2 WK: Militärischer Wiederholungskurs; bis zum vierzigsten Lebensjahr hat davon jeder Schweizer etwa fünfzehn zu je drei Wochen zu absolvieren. Sie finden oft in den landschaftlich schönsten Winkeln des Landes statt. Geübt wird Wehrhaftigkeit, Männerkumpanei und die Abwesenheit von Frauen und Familie.
3 Berndeutsch: Schweizer Mundartdialekt, sehr beliebt und äusserst erfolgreich als Singsprache. Vergleichbar mit Bayrisch oder Platt.
4 Föhntal: Tal, in dem der Föhn bläst. Der Föhn ist ein warmer Wind aus Süden, der aufgrund des Luftdruckgefälles am Alpenhauptkamm (Hoch im Süden, Tief im Norden) zustande kommt. Der Föhn hat massive Auswirkungen auf das Gemüt. In Deutschland sind die Bayern die am häufigsten vom Föhn betroffenen Menschen.
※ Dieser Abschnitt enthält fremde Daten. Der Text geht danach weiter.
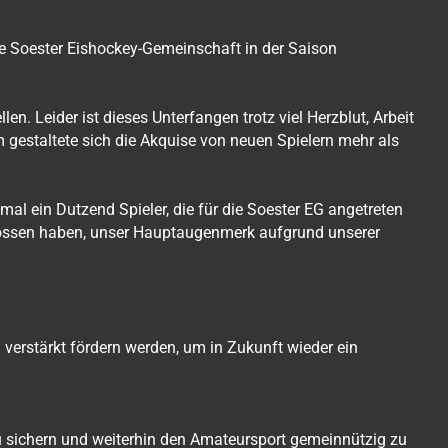
e Soester Eishockey-Gemeinschaft in der Saison
n. Leider ist dieses Unterfangen trotz viel Herzblut, Arbeit
 gestaltete sich die Akquise von neuen Spielern mehr als
al ein Dutzend Spieler, die für die Soester EG angetreten
chlossen haben, unser Hauptaugenmerk aufgrund unserer
erstärkt fördern werden, um in Zukunft wieder ein
zu sichern und weiterhin den Amateursport gemeinnützig zu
5 Das Bundesamt für Gesundheit (BAG) hat kürzlich ein Gesetz erlassen, dass Veranstalter Bussgeld entrichten müssen, wenn die Lautstärke 95 Dezibel übersteigt. Jedes Lokal hat deshalb einen festinstallierten Dezibelmesser. Dieses Schweizer Gesetz ist weltweit einzig.
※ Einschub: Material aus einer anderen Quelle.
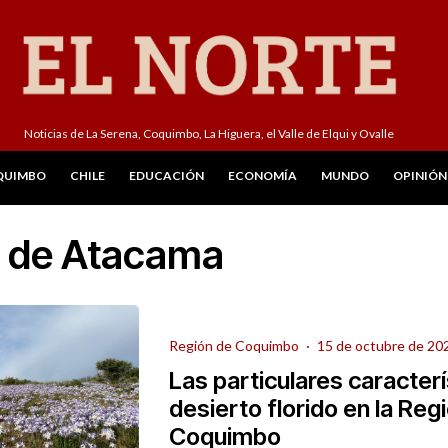
Noticias de La Serena, Coquimbo, La Higuera, el Valle de Elqui y Ovalle
QUIMBO
CHILE
EDUCACIÓN
ECONOMÍA
MUNDO
OPINIÓN
 de Atacama
Región de Coquimbo
·
15 de octubre de 20
Las particulares caracterí
desierto florido en la Reg
Coquimbo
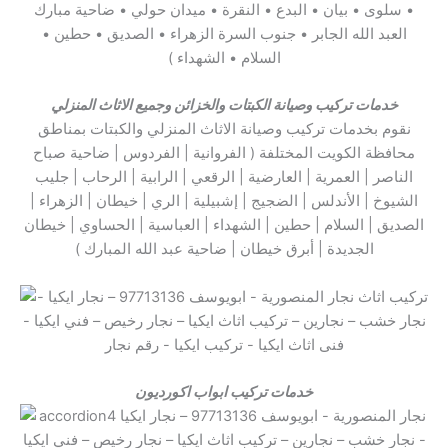
• سلوى • بيان • البدع • النقرة • ميدان حولي • ضاحية مبارك
العبد الله الجابر • جنوب السرة الزهراء • الصديق • حطين •
السلام • الشهداء )
خدمات تركيب وصيانة الكبتات والخزائن وجميع الاثاث المنزلي
نقوم بخدمات تركيب وصيانة الاثاث المنزلي والكبتات بمناطق
محافظة الكويت المختلفة ( الفروانية | الفردوس | ضاحية صباح
الناصر | العمرية | العارضية | الرقعي | الرابية | الرحاب | جليب
الشيوخ | الأندلس | الضجيج | إشبيلية | الري | خيطان | الزهراء |
الصديق | السلام | حطين | الشهداء | العباسية | الحساوي | خيطان
الجديدة | أبرق خيطان | ضاحية عبد الله المبارك )
خدمات تركيب ابواب اكورديون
6 Subventionen: In der Schweiz ist fast jeder Veranstaltungsort mit öffentlichen Geldern versehen. Fast jede CD-Veröffentlichung ist zudem mit öffentlichen Geldern subventioniert, nachdem 1980 in Zürich die für die Schweiz bisher massivsten Jugendkrawalle stattgefunden haben.
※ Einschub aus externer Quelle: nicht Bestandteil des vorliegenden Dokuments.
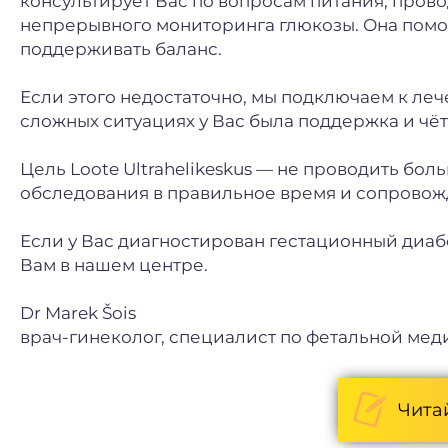
консультирует Вас по вопросам питания, пров
непрерывного мониторинга глюкозы. Она помог
поддерживать баланс.
Если этого недостаточно, мы подключаем к ле
сложных ситуациях у Вас была поддержка и чёт
Цель Loote Ultrahelikeskus — не проводить бо
обследования в правильное время и сопровожд
Если у Вас диагностирован гестационный диабе
Вам в нашем центре.
Dr Marek Šois
врач-гинеколог, специалист по фетальной ме
Чита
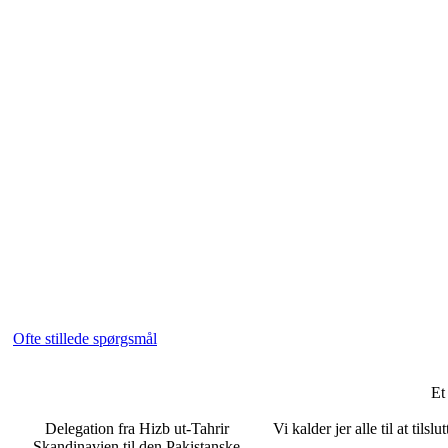
Ofte stillede spørgsmål
Et
Delegation fra Hizb ut-Tahrir
Vi kalder jer alle til at ti
Skandinavien til den Pakistanske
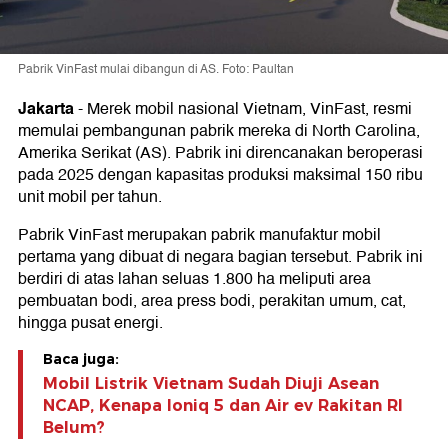
Pabrik VinFast mulai dibangun di AS. Foto: Paultan
Jakarta
-
Merek mobil nasional Vietnam, VinFast, resmi
memulai pembangunan pabrik mereka di North Carolina,
Amerika Serikat (AS). Pabrik ini direncanakan beroperasi
pada 2025 dengan kapasitas produksi maksimal 150 ribu
unit mobil per tahun.
Pabrik VinFast merupakan pabrik manufaktur mobil
pertama yang dibuat di negara bagian tersebut. Pabrik ini
berdiri di atas lahan seluas 1.800 ha meliputi area
pembuatan bodi, area press bodi, perakitan umum, cat,
hingga pusat energi.
Baca juga:
Mobil Listrik Vietnam Sudah Diuji Asean
NCAP, Kenapa Ioniq 5 dan Air ev Rakitan RI
Belum?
7 Losone: Ortschaft bei Ascona im Tessin. Grenadierschule der Schweizer Armee, gilt als die härteste Elitesoldaten-Ausbildungsstätte.
Stephan Ramming, 33, sucht seit über fünfzehn Jahren regelmässig als Sänger, Texter und Gitarrist der Gruppe "Eugen" (vormals "Der böse Bub Eugen") Veranstaltungslokale im ganzen deutschsprachigen Raum heim. Jüngste Veröffentlichungen: Eugen - cool (und aber auch sexy), LP/CD, Buback/Indigo; Chabis! - Texte und Lieder von und zu Friedrich Glauser, CD, Tom Produkt/Import.